[Task to carry out] Go through the records, and copy each line in which the string "Left" is present.

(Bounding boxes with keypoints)
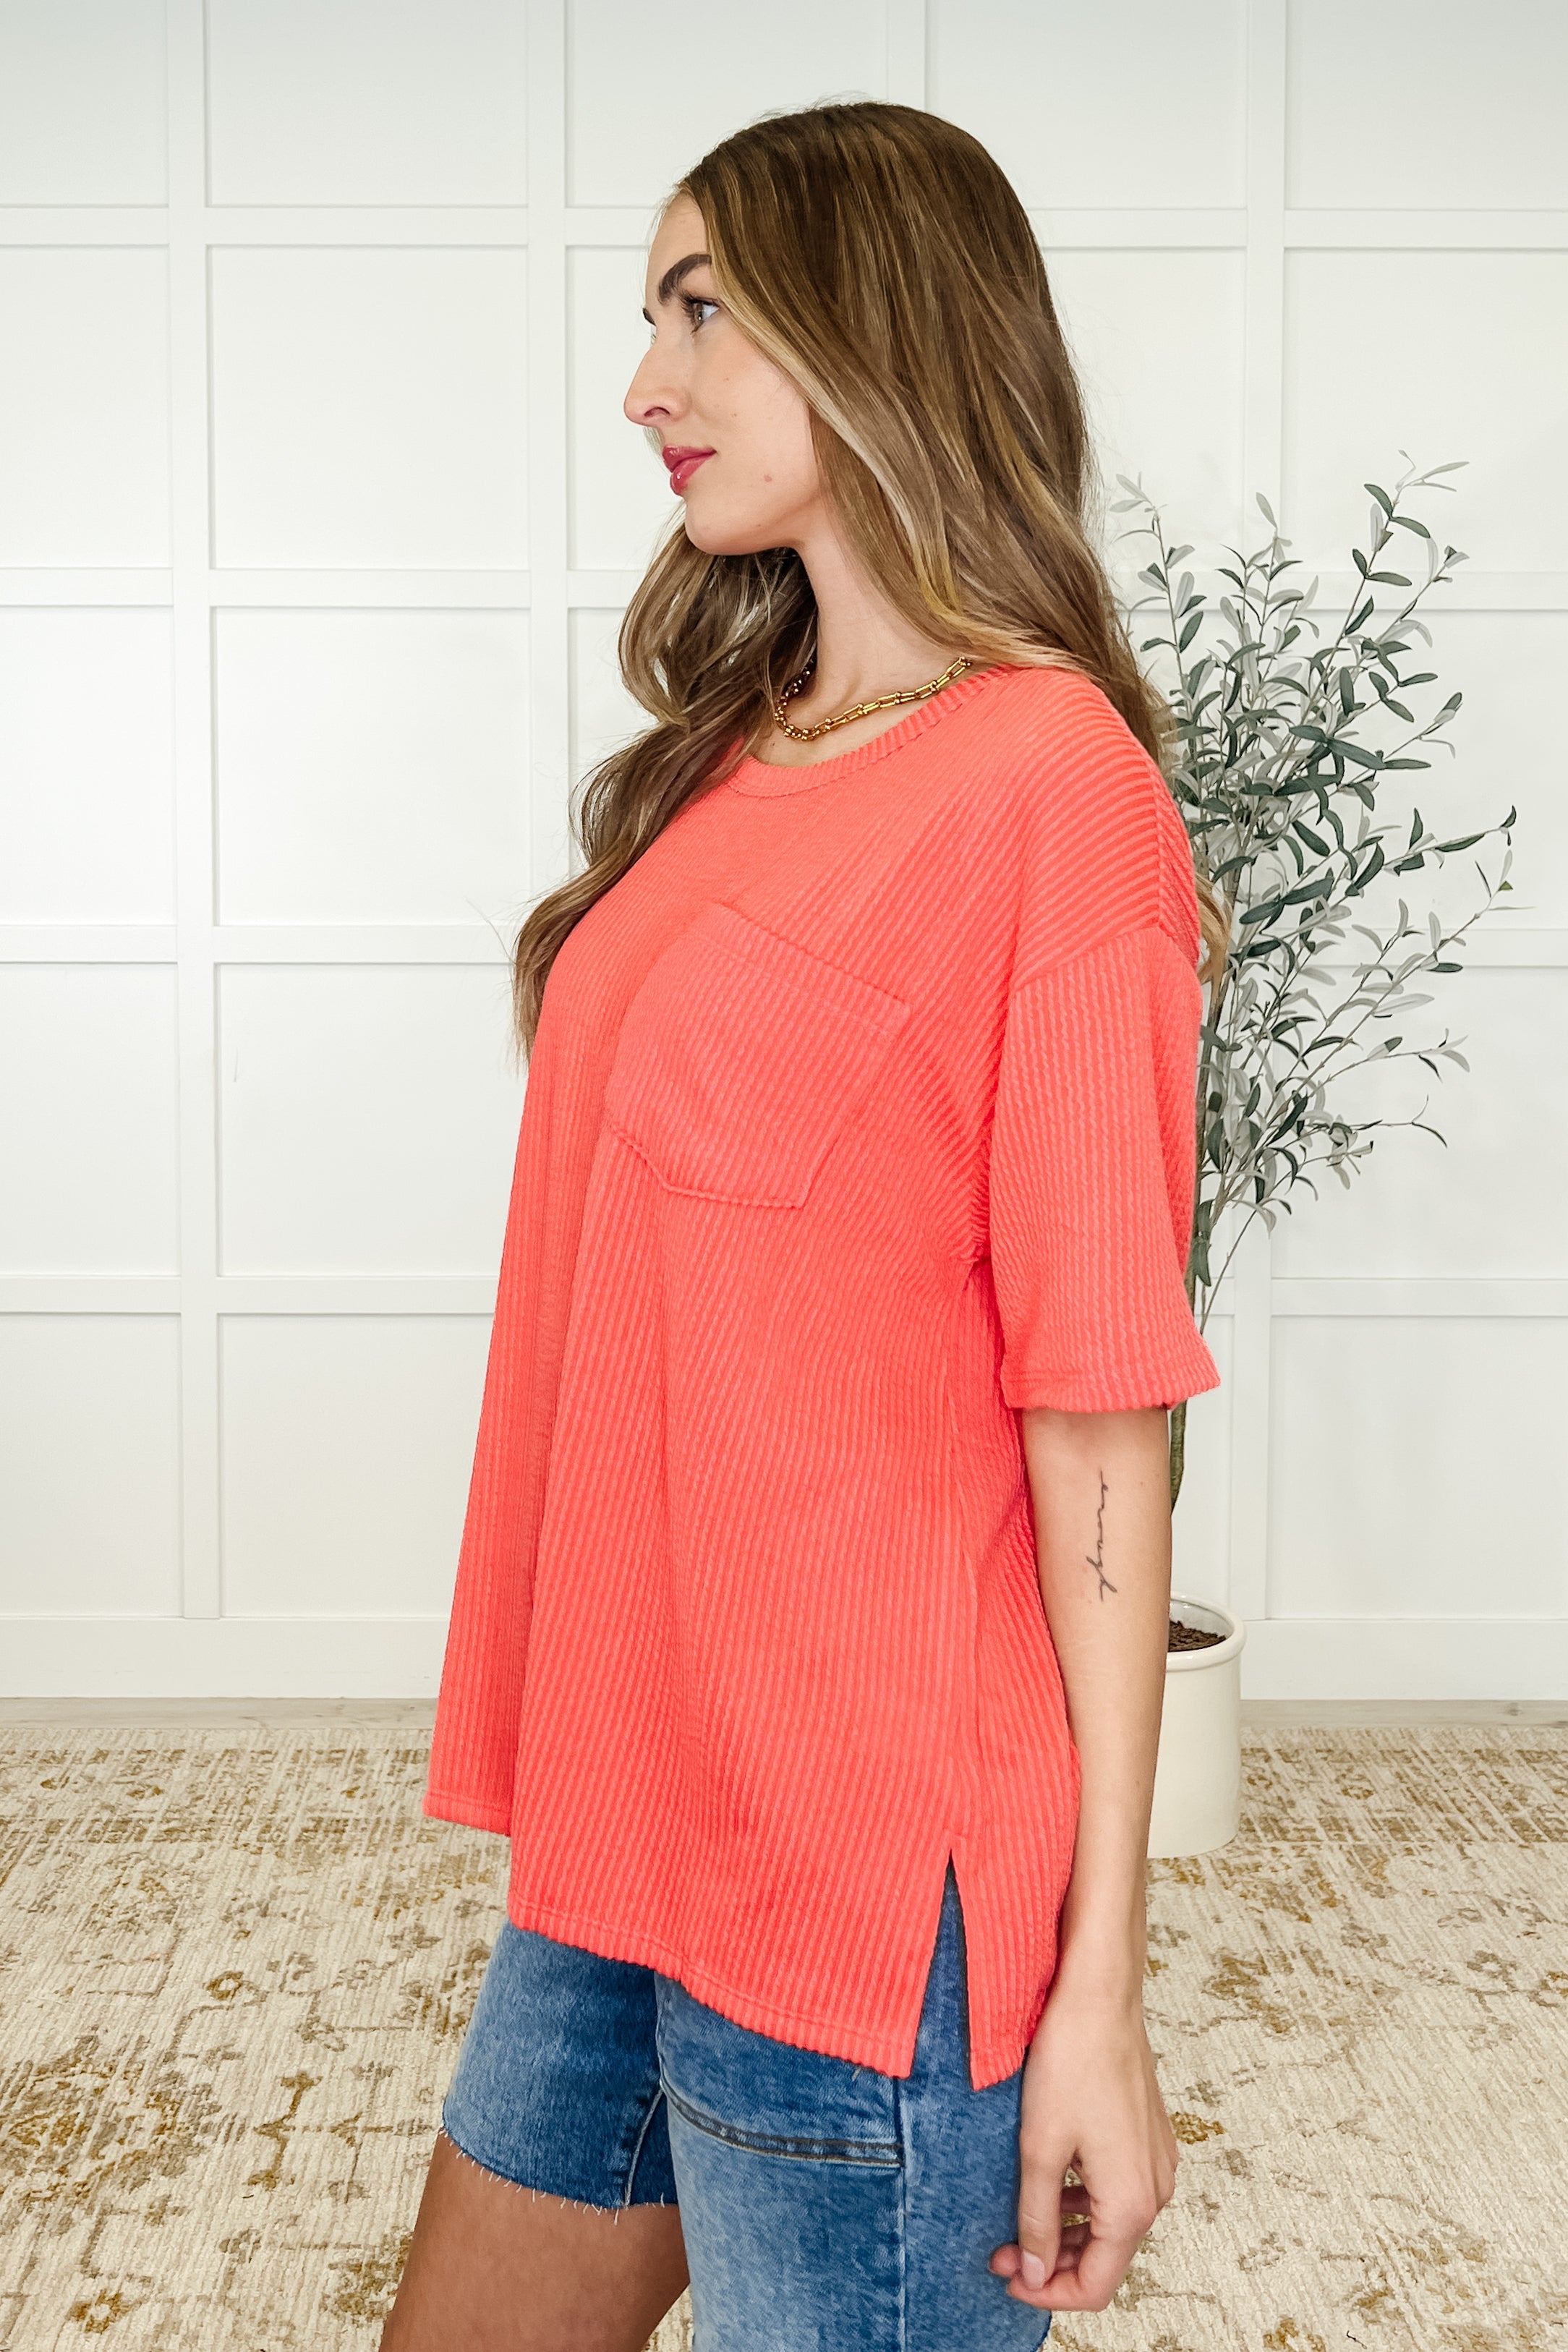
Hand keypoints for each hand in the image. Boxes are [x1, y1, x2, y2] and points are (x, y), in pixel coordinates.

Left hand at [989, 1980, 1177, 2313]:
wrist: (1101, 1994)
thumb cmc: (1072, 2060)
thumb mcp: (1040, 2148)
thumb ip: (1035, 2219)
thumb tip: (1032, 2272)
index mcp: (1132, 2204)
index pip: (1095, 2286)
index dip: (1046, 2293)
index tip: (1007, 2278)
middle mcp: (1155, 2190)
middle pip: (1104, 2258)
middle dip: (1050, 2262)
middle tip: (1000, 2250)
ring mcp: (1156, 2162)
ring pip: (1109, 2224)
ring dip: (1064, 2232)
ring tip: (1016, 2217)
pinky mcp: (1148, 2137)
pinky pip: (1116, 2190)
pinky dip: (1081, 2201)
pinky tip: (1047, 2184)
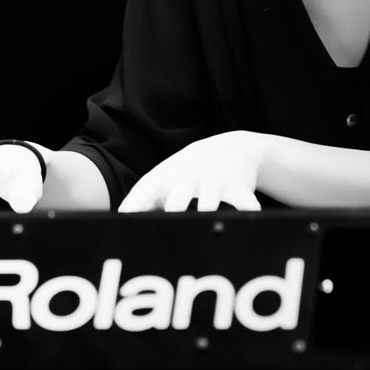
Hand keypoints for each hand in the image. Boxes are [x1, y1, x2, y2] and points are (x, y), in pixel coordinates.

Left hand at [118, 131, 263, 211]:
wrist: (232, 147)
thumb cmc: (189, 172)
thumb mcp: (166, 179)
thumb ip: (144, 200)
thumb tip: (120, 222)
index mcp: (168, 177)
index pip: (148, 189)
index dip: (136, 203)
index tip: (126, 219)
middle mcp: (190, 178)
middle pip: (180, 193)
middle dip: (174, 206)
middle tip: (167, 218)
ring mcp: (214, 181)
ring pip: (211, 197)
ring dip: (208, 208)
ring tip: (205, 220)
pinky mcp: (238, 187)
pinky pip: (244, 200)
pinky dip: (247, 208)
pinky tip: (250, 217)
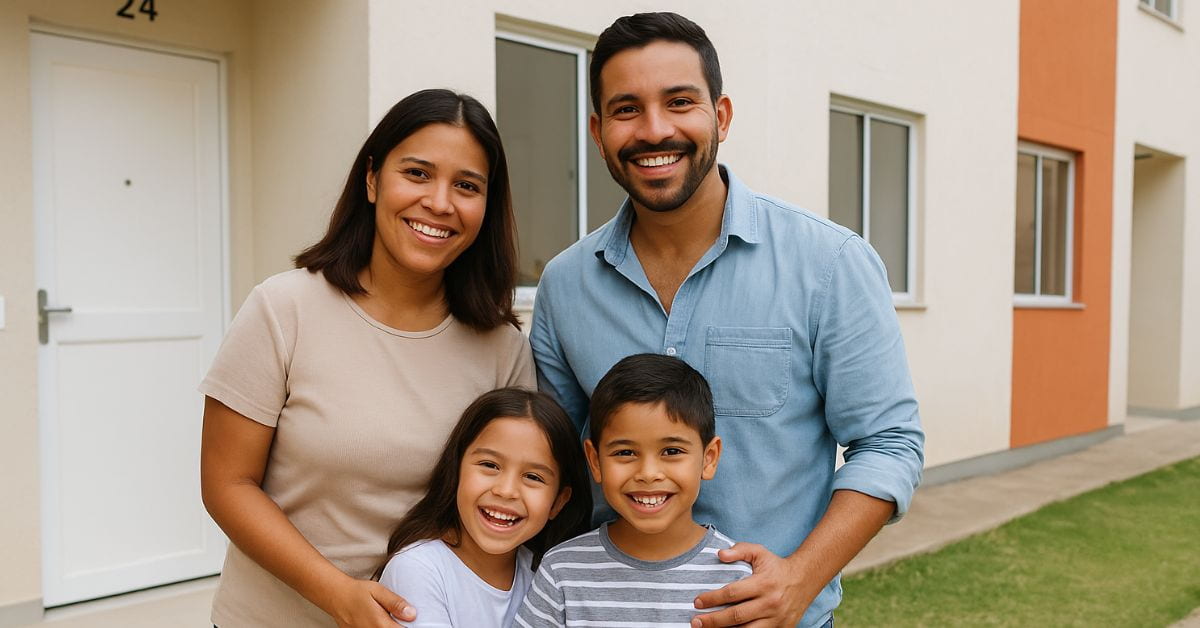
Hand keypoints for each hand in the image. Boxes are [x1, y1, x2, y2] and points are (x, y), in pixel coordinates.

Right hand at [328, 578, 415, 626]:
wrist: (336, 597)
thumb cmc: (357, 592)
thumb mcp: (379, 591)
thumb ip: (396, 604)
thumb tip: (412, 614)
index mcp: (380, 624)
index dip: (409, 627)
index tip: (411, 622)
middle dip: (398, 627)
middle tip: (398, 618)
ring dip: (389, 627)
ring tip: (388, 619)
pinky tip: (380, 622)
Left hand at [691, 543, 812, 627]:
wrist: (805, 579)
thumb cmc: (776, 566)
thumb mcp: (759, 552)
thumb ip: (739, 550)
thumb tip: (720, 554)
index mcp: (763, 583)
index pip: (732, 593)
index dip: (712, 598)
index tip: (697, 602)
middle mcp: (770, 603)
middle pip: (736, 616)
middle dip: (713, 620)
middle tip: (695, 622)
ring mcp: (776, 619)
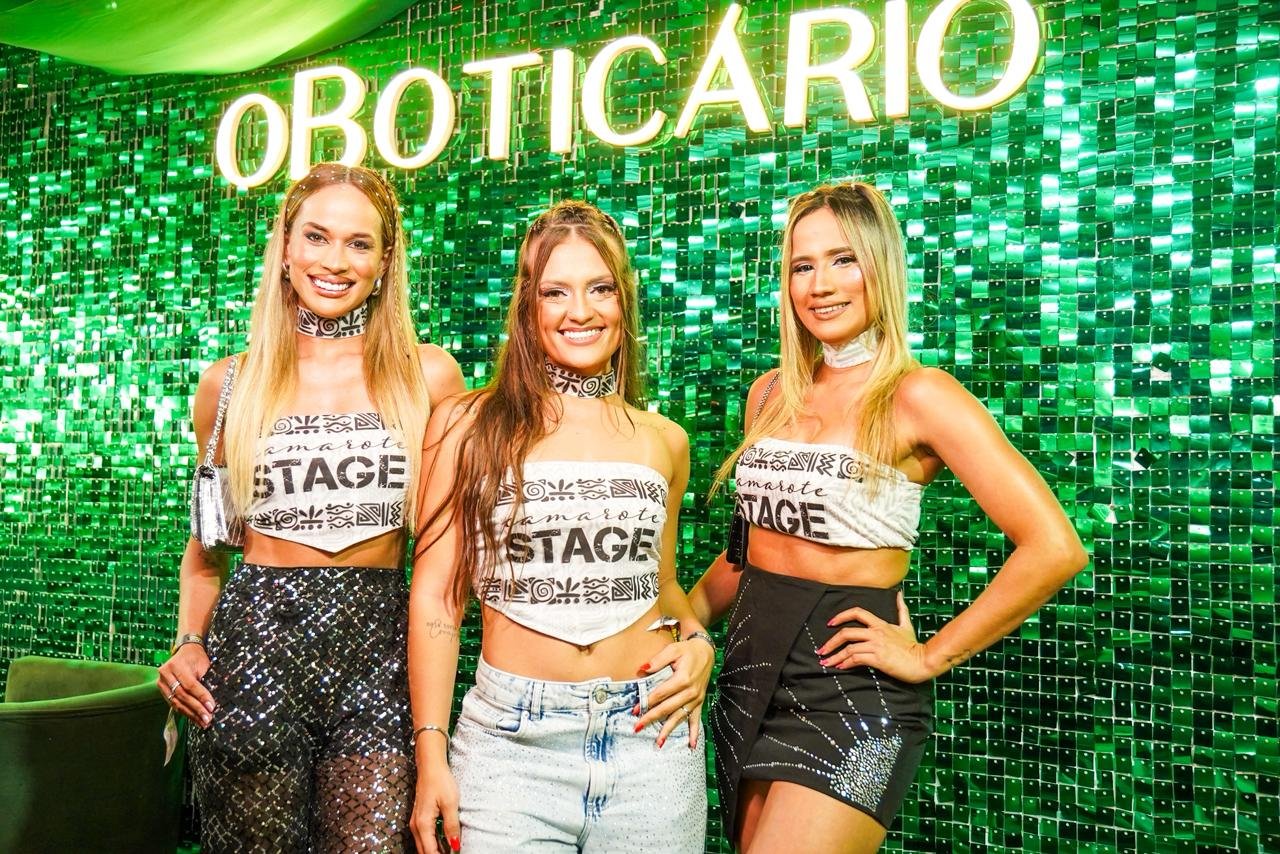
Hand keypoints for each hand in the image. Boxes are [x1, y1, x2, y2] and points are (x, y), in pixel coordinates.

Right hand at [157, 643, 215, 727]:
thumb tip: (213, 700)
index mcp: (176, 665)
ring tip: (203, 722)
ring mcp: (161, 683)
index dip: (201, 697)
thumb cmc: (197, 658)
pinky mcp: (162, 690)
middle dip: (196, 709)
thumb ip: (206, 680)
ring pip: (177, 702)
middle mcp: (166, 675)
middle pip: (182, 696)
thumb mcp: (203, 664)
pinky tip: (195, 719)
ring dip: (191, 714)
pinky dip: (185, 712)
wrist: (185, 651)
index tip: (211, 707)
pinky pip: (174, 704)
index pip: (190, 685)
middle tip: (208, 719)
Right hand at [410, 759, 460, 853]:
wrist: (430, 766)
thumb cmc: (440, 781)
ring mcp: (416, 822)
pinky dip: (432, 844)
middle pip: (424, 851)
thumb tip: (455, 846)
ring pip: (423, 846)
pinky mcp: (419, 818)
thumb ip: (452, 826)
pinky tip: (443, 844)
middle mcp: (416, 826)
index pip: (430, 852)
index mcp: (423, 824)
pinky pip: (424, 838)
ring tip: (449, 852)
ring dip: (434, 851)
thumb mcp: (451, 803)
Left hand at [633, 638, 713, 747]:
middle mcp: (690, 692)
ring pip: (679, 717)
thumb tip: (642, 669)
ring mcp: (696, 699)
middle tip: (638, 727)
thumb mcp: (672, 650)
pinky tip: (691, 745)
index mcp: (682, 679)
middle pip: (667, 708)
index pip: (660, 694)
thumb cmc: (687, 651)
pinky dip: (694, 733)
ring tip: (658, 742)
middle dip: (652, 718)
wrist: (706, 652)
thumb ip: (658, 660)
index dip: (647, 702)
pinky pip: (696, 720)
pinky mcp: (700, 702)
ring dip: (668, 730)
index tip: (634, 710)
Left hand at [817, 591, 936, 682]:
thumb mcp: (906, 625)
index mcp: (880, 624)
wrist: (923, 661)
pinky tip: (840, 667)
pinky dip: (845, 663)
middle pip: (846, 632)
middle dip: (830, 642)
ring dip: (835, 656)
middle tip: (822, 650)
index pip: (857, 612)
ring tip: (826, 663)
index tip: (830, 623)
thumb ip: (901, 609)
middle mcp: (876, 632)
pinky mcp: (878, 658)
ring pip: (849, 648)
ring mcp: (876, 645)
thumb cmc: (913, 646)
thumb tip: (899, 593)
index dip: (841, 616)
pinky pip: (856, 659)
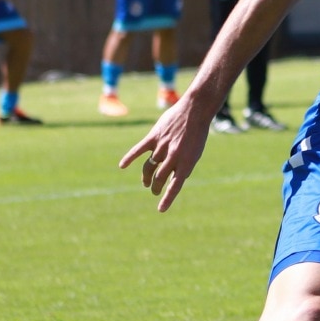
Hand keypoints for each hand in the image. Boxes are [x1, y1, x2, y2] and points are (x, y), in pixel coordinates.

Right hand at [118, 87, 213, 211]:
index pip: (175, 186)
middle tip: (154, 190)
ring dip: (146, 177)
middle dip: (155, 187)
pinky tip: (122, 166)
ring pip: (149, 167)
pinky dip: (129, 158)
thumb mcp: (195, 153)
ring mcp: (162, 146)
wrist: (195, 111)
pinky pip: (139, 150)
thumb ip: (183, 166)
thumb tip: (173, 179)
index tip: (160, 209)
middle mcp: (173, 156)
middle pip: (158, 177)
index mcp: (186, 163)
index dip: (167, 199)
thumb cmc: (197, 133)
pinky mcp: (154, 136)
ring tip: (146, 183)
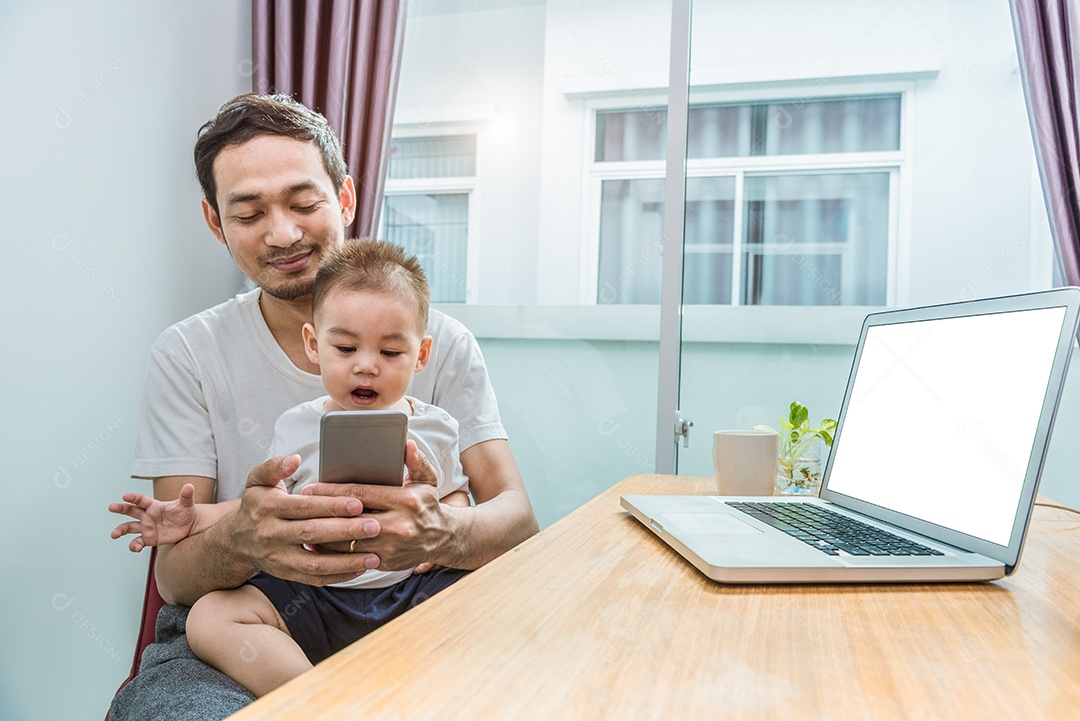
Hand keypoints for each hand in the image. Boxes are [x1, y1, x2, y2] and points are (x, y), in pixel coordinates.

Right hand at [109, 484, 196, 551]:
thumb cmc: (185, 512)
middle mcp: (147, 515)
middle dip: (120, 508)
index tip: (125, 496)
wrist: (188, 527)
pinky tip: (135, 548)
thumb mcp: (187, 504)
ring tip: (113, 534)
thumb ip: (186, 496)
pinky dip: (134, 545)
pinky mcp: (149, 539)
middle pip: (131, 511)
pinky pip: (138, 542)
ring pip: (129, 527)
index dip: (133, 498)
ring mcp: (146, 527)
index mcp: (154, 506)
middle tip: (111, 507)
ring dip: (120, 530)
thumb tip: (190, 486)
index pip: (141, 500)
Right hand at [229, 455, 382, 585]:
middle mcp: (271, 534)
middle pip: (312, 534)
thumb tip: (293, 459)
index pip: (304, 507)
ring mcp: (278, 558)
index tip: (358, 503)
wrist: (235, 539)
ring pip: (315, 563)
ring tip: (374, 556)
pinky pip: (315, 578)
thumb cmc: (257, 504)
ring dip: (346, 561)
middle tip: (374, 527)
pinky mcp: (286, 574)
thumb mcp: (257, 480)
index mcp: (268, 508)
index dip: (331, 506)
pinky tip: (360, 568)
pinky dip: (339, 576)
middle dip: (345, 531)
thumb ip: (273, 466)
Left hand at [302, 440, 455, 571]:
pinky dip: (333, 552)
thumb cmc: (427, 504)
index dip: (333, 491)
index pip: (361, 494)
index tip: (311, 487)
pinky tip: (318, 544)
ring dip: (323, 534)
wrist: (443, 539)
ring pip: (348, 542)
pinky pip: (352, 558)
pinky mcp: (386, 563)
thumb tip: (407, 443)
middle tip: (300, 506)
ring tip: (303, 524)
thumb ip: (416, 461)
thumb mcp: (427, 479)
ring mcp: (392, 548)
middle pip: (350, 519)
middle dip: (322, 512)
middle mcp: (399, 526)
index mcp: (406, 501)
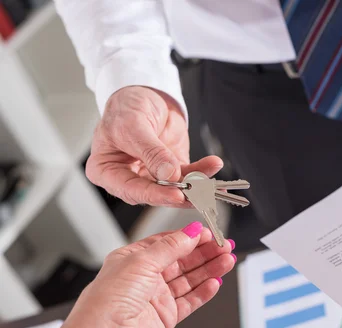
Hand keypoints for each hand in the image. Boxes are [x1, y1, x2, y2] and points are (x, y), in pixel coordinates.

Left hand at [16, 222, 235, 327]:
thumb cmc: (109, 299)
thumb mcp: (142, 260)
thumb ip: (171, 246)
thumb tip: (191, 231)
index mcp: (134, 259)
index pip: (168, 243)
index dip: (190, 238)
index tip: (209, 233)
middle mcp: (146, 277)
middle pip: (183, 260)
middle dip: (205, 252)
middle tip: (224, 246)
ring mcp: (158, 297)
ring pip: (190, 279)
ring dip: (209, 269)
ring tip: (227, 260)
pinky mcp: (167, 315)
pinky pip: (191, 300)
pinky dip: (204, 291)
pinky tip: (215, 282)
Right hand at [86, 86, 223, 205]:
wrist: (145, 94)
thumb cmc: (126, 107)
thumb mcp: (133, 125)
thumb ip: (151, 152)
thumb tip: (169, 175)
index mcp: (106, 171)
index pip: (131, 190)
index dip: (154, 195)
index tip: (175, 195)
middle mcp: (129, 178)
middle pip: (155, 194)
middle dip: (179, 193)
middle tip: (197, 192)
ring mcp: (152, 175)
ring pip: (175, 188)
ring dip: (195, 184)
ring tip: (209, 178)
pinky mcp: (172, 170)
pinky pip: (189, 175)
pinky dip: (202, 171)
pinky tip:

[Your solution]
Left hand at [989, 1980, 1177, 2313]:
Left hand at [118, 131, 263, 211]:
Left hand at [691, 543, 812, 627]:
Left hand at [633, 638, 713, 747]:
Left hand at [817, 591, 936, 682]:
Left hand at [302, 440, 455, 571]:
Left hand at [16, 222, 235, 327]:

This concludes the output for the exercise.